--- BEGIN ROWS ---

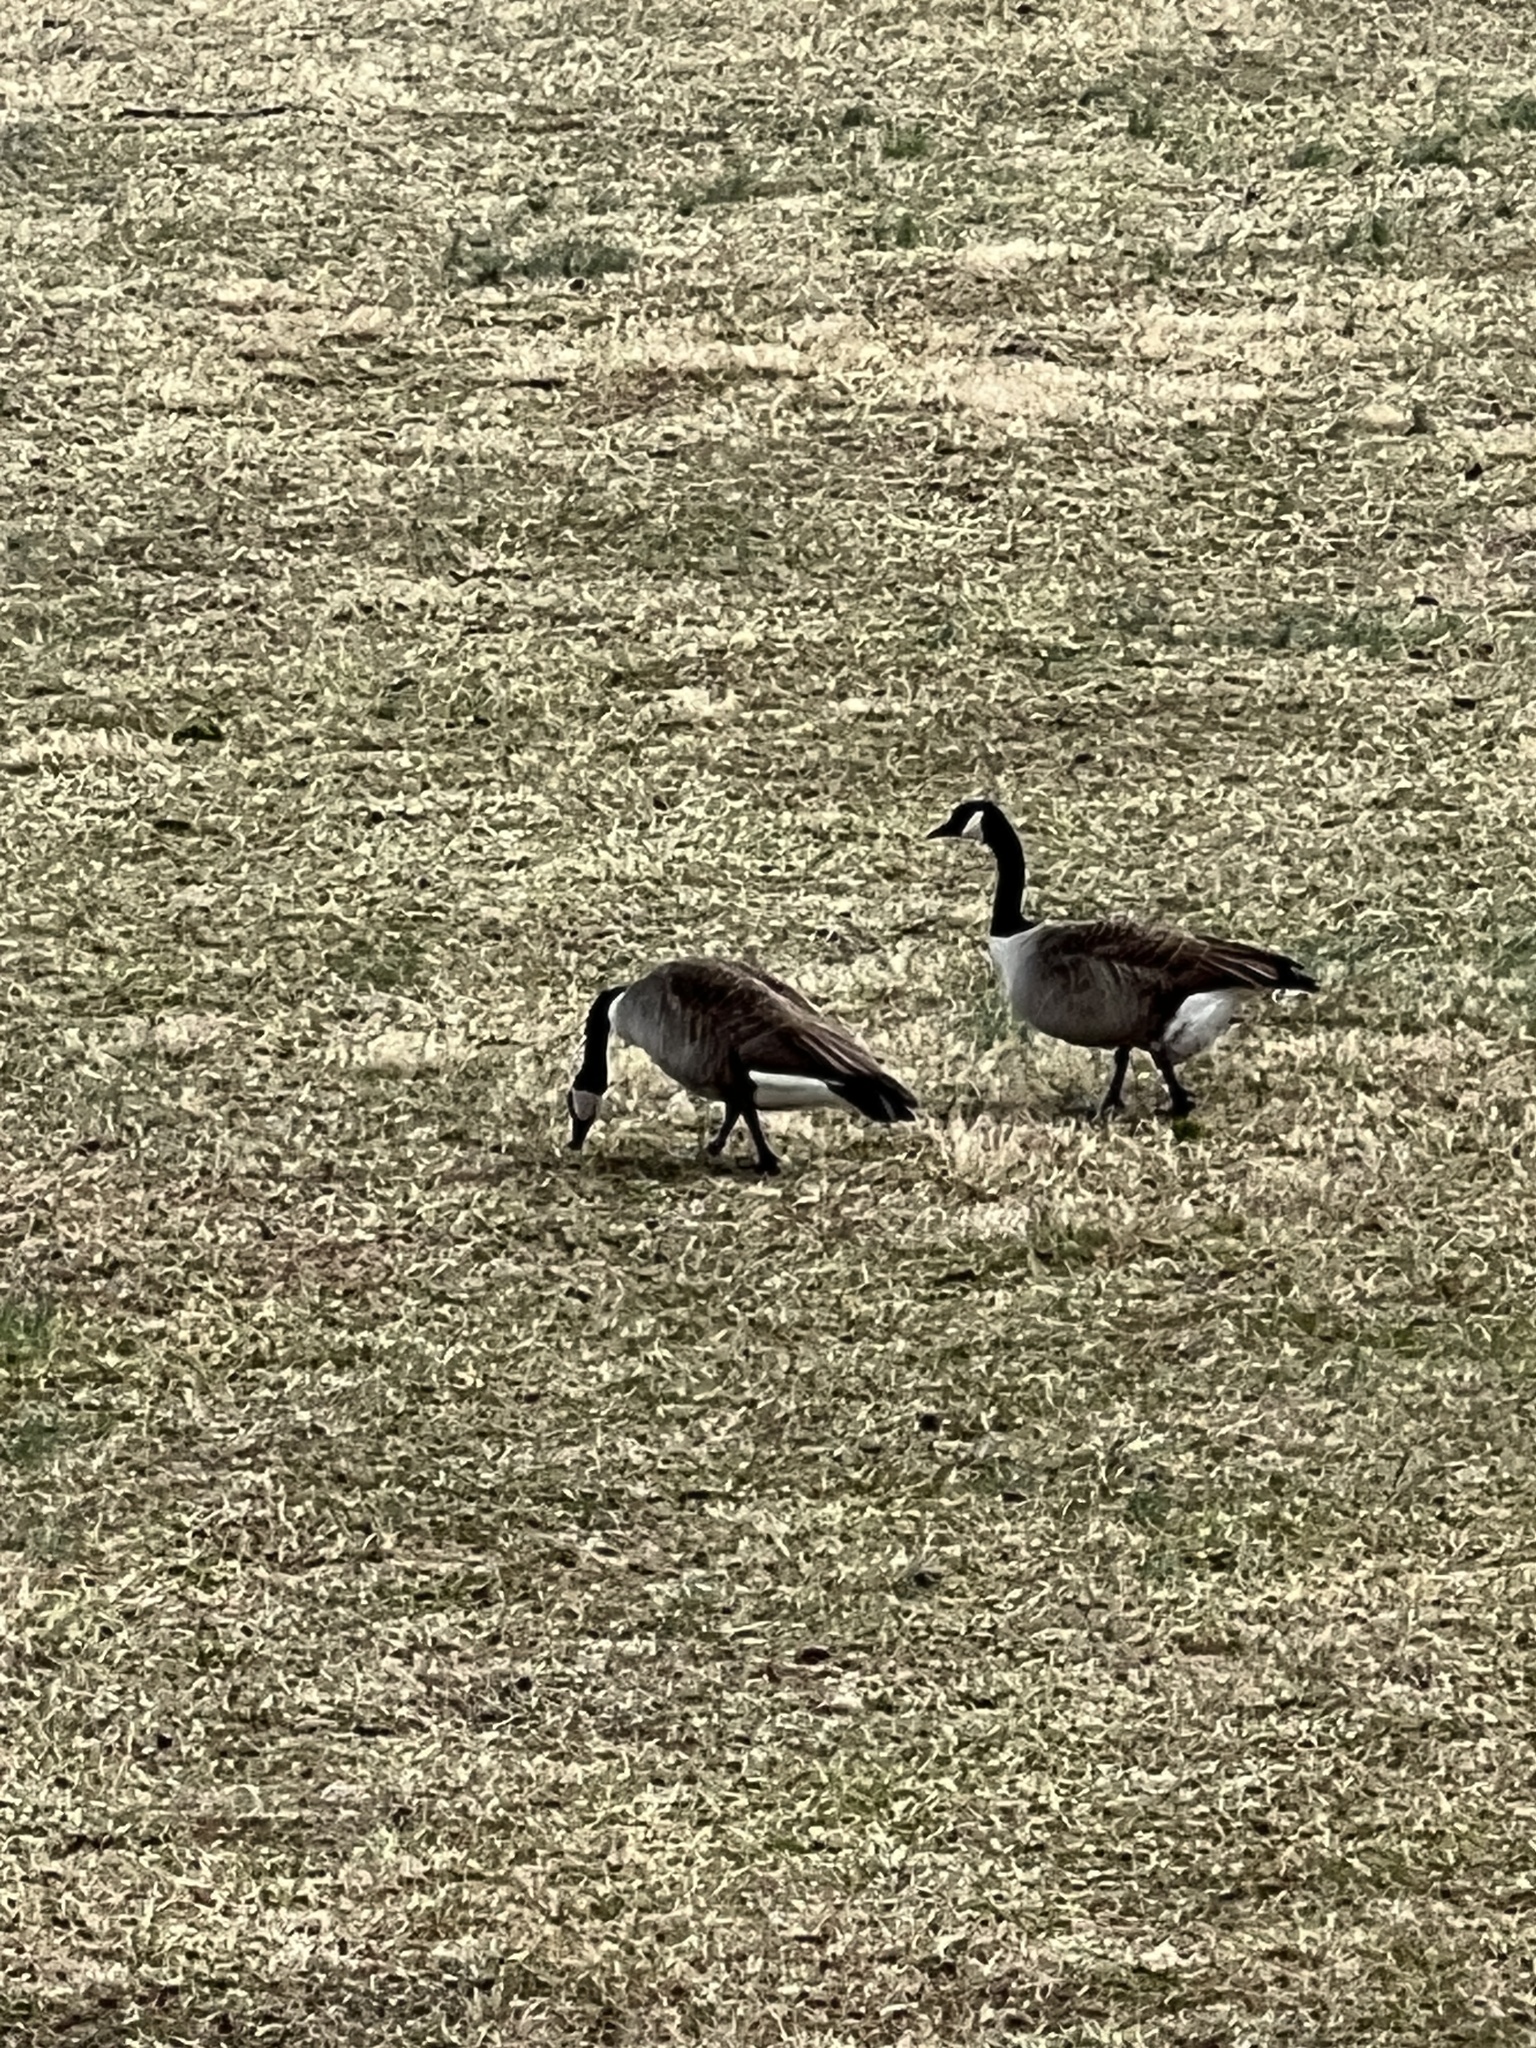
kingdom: Animalia
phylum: Chordata
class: Aves
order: Anseriformes
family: Anatidae
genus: Branta
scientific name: Branta canadensis
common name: Canada goose
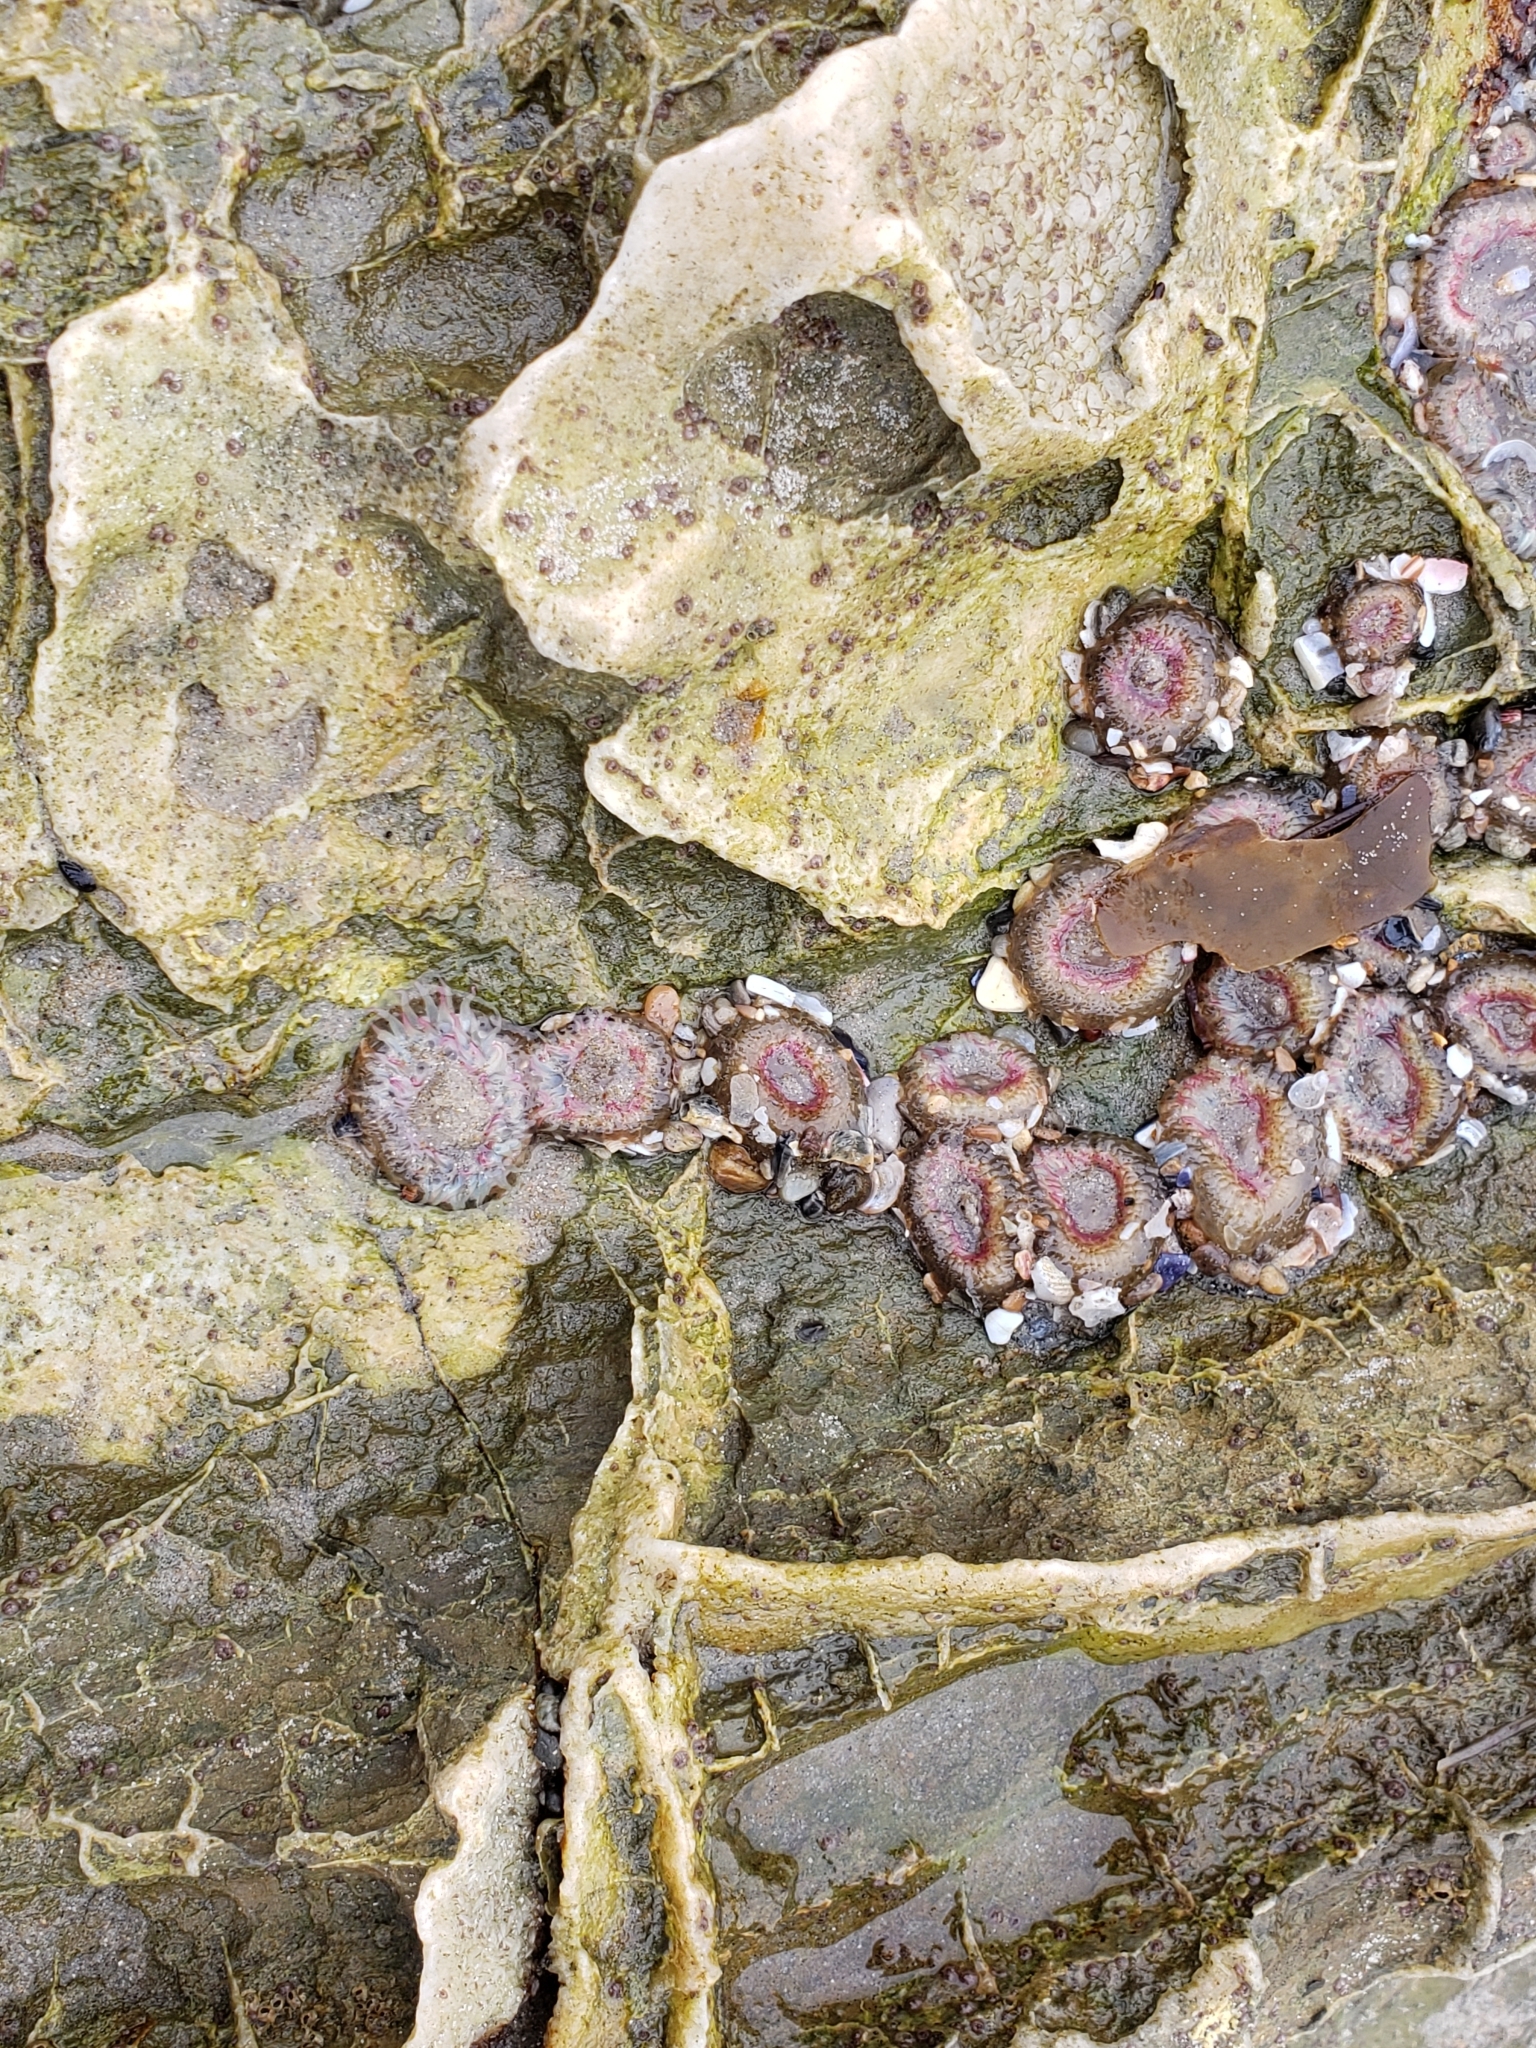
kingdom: Animalia
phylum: Cnidaria
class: Anthozoa
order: Actiniaria
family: Actiniidae
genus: Anthopleura
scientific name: Anthopleura elegantissima
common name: Clonal anemone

--- END ROWS ---

▶ **WHAT IS ASKED**: Can you rewrite the lines above as a numbered list, skipping any blank lines and leaving out the pictures?

▶ **FULL OUTPUT**:
1. kingdom: Animalia
2. phylum: Chordata
3. class: Aves
4. order: Anseriformes
5. family: Anatidae
6. genus: Branta
7. scientific name: Branta canadensis
8. common name: Canada goose
9. kingdom: Animalia
10. phylum: Cnidaria
11. class: Anthozoa
12. order: Actiniaria
13. family: Actiniidae
14. genus: Anthopleura
15. scientific name: Anthopleura elegantissima
16. common name: Clonal anemone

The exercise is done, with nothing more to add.